Of the lines below, reproduce exactly those from the line containing "অর্থনীতি ডেস্ক : অর্থ" to the end, including both the first and the last.

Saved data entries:
_ _ _ _ _ _ _

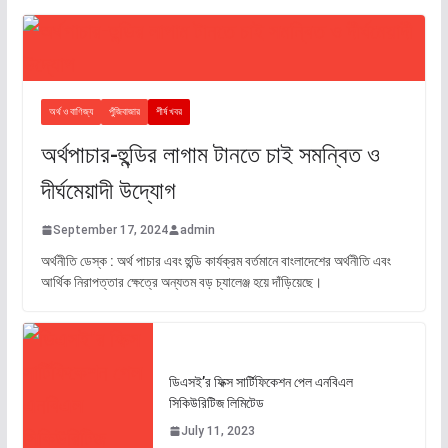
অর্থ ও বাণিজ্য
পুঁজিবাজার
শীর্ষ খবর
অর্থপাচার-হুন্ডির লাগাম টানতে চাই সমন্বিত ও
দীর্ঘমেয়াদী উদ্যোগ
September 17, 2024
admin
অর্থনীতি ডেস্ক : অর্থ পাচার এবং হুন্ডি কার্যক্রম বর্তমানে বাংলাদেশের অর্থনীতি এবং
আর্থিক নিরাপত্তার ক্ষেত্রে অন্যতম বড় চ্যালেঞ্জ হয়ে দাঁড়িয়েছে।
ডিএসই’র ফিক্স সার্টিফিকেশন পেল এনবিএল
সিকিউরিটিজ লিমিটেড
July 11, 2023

_ _ _ _ _ _ _

Written response:
অর্থনীতি ডেস্ক : অর্থ পাচার এবং হুন্ডি কার্যক্রম বর্তমানে বাংলাদেশের অর্থনীতি এবং
আর্থিক নিরাপত্তার ক্ষেত্রে অন্যতম বড় চ্যালেঞ্জ হয়ে দাঁড়িয়েছে।
ডিএসই’র ফিক্স সার্টিফিকেশন পেল এনবিএল
সিকিউরিটিজ লিমিটেড
July 11, 2023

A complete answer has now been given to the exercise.